EXERCISE TEXT:

※ ※ ※

These special rules built a human wall around women, excluding them from acting as social subjects outside the home. The female gender made women into political, economic and cultural outsiders. The traditional Chinese woman, whether in reality or in literature, had only two paths open to her, the same paths open to Hua Mulan: taking on a male role, fighting the enemy and acting as part of the feudal system, or becoming a wife. This was the context for a woman. We could say that marriage and family were, for all intents and purposes, the sum total of the space allotted to the traditional woman for her existence. The man always held authority and thus placed on woman a consciousness more in line with his own tastes. Thus the image of the traditional woman was created in accord with male imagination and desires. The role of women, their nature and position, were all controlled, defined and explained by men. The signifying process women underwent in patriarchal society was the process by which women were gradually depreciated and oppressed.
The concept of marriage for modern women has its source in tradition, but is sited in the modern. Traditional Chinese marriage has been attacked and influenced by modern thought. Threats to modern marriage come mainly from the impact of social material consumerism and indulgence; sentiment and sex have become commodities. Since the twentieth century, there has been in developed countries a whole host of vast changes in the realm of sex, what has been called the sexual revolution, which has in effect been a comprehensive challenge to traditional sexual relationships and ethics, causing people to rethink, reevaluate and readjust sexual tradition. This sexual revolution reached its height in the 1960s. Under attack in this revolution, the traditional system of morality and values (in the West) collapsed.

※ ※ ※

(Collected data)
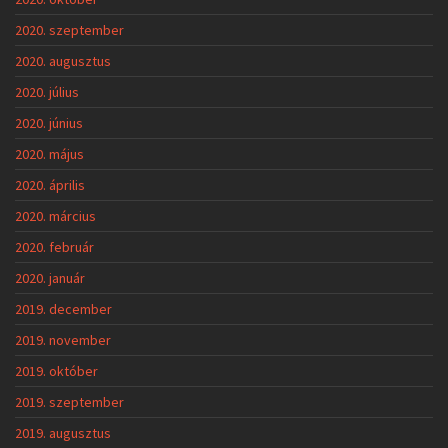
2020. szeptember
2020. augusztus
2020. július
2020. június
2020. május
2020. április
2020. március
2020. február
2020. január
2019. december
2019. november
2019. október
2019. szeptember
2019. augusztus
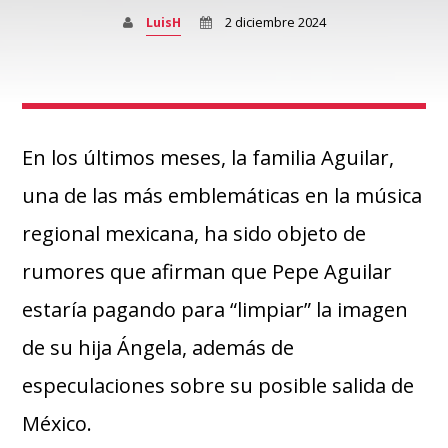
LuisH
2 diciembre 2024
En los últimos meses, la familia Aguilar,
una de las más emblemáticas en la música
regional mexicana, ha sido objeto de
rumores que afirman que Pepe Aguilar
estaría pagando para “limpiar” la imagen
de su hija Ángela, además de
especulaciones sobre su posible salida de
México.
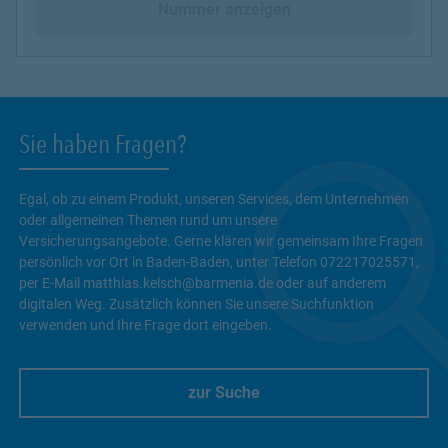
Nummer anzeigen
Sie haben Fragen?
Egal, ob zu einem Produkt, unseren Services, dem Unternehmen
oder allgemeinen Themen rund um unsere
Versicherungsangebote. Gerne klären wir gemeinsam Ihre Fragen
persönlich vor Ort in Baden-Baden, unter Telefon 072217025571,
per E-Mail matthias.kelsch@barmenia.de oder auf anderem
digitalen Weg. Zusätzlich können Sie unsere Suchfunktion
verwenden und Ihre Frage dort eingeben.
zur Suche
Link Opens in New Tab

※ ※ ※

STUDY QUESTIONS:
1: Answer these questions using the passage on Chinese women and marriage:
(a) Apart from becoming a wife, what path did the passage say was open to the traditional Chinese woman?
(b) In what decade did the sexual revolution reach its height?
(c) From what do threats to modern marriage mainly come?
2: Copy the rows word for word, beginning at the start of the rows and stopping after the line containing "2019. augusztus". Omit the pictures.

ANSWER LIST:
1:
(a) Taking on a male role, fighting the enemy and acting as part of the feudal system.
(b) The 1960s.
(c) The impact of social material consumerism and indulgence.

2:
2020. szeptember
2020. augusztus
2020. július
2020. június
2020. május
2020. április
2020. március
2020. február
2020. január
2019. december
2019. november
2019. október
2019. szeptember
2019. augusztus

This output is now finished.